答复: [外部邮件] Re: [PATCH][rdma-next] RDMA/erdma: Use NUMA-aware allocation for MTT tables

From: Li,Rongqing(ACG CCN)

Date: Wed Feb 25 2026 - 07:10:24 EST



> > On 2/25/26 4:51 PM, lirongqing wrote:
> > > From: Li RongQing <lirongqing@xxxxxxxxx>
> > >
> > > Currently, MTT (Memory Translation Table) buffers are allocated
> > > without NUMA awareness using kzalloc() and vzalloc(), which allocate
> > > memory on the NUMA node of the calling CPU. This can lead to
> > > cross-node memory access latencies if the erdma device is attached
> > > to a different NUMA socket.
> > >
> > > Switch to kzalloc_node() and vzalloc_node() to ensure MTT buffers
> > > are allocated on the local NUMA node of the PCIe device
> (dev->attrs.numa_node).
> > > This reduces latency for hardware access and improves performance.
> > >
> > > Signed-off-by: Li RongQing <lirongqing@xxxxxxxxx>
> > > ---
> > > drivers/infiniband/hw/erdma/erdma_verbs.c | 4 ++--
> > > 1 file changed, 2 insertions(+), 2 deletions(-)
> > >
> >
> > Hi, Li RongQing,
> >
> > Thanks for the patch.
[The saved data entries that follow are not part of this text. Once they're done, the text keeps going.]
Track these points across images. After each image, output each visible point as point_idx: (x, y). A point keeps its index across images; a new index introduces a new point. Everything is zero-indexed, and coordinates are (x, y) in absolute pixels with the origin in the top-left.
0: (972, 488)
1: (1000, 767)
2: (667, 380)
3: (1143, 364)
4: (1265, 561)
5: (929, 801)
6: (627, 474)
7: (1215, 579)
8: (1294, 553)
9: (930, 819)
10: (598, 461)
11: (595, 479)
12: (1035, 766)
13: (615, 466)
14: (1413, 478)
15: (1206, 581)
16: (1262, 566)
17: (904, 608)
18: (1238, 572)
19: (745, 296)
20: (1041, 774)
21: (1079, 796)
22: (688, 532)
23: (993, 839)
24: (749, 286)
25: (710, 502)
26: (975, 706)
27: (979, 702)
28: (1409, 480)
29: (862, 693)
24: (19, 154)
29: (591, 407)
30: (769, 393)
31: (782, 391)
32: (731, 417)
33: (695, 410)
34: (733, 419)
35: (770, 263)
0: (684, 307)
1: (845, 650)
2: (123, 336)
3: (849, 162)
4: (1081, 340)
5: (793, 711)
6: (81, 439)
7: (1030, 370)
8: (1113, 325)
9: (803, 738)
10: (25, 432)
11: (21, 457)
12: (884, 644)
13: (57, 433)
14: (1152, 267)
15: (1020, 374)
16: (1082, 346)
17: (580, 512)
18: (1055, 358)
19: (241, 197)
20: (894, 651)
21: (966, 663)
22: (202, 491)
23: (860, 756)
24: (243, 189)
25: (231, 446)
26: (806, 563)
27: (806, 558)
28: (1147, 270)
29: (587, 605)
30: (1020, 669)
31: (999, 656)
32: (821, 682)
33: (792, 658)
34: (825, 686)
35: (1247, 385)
However, I think it is better to keep the
> > current behavior, for the following reasons:
> >
> > 1. This path is in the control plane, so allocating memory from a remote
> > NUMA node should not have a noticeable performance impact.
>
> If TLB Miss , or the internal cache misses , does the HCA need to query the MTT?
>
> [Li,Rongqing]
>
> > 2. With this change, the driver may fail the allocation when the local NUMA
> > node is out of memory, even if other nodes still have available memory.
> >


When kmalloc_node() is called without __GFP_THISNODE and the target node
lacks sufficient memory, SLUB allocates a folio from a different node
other than the requested node.

So I think this is not a problem.

[Li,Rongqing]



> > Thanks,
> > Cheng Xu
> >
> > > diff --git a/drivers/infiniband/hw/erdma/erdma_verbs.c
> > > b/drivers/infiniband/hw/erdma/erdma_verbs.c
> > > index 9f74aad..58da6ef 100644
> > > --- a/drivers/infiniband/hw/erdma/erdma_verbs.c
> > > +++ b/drivers/infiniband/hw/erdma/erdma_verbs.c
> > > @@ -604,7 +604,7 @@ static struct erdma_mtt
> > *erdma_create_cont_mtt(struct erdma_dev *dev,
> > > return ERR_PTR(-ENOMEM);
> > >
> > > mtt->size = size;
> > > - mtt->buf = kzalloc(mtt->size, GFP_KERNEL);
> > > + mtt->buf = kzalloc_node(mtt->size, GFP_KERNEL,
> > > +dev->attrs.numa_node);
> > > if (!mtt->buf)
> > > goto err_free_mtt;
> > >
> > > @@ -729,7 +729,7 @@ static struct erdma_mtt
> > *erdma_create_scatter_mtt(struct erdma_dev *dev,
> > > return ERR_PTR(-ENOMEM);
> > >
> > > mtt->size = ALIGN(size, PAGE_SIZE);
> > > - mtt->buf = vzalloc(mtt->size);
> > > + mtt->buf = vzalloc_node(mtt->size, dev->attrs.numa_node);
> > > mtt->continuous = false;
> > > if (!mtt->buf)
> > > goto err_free_mtt;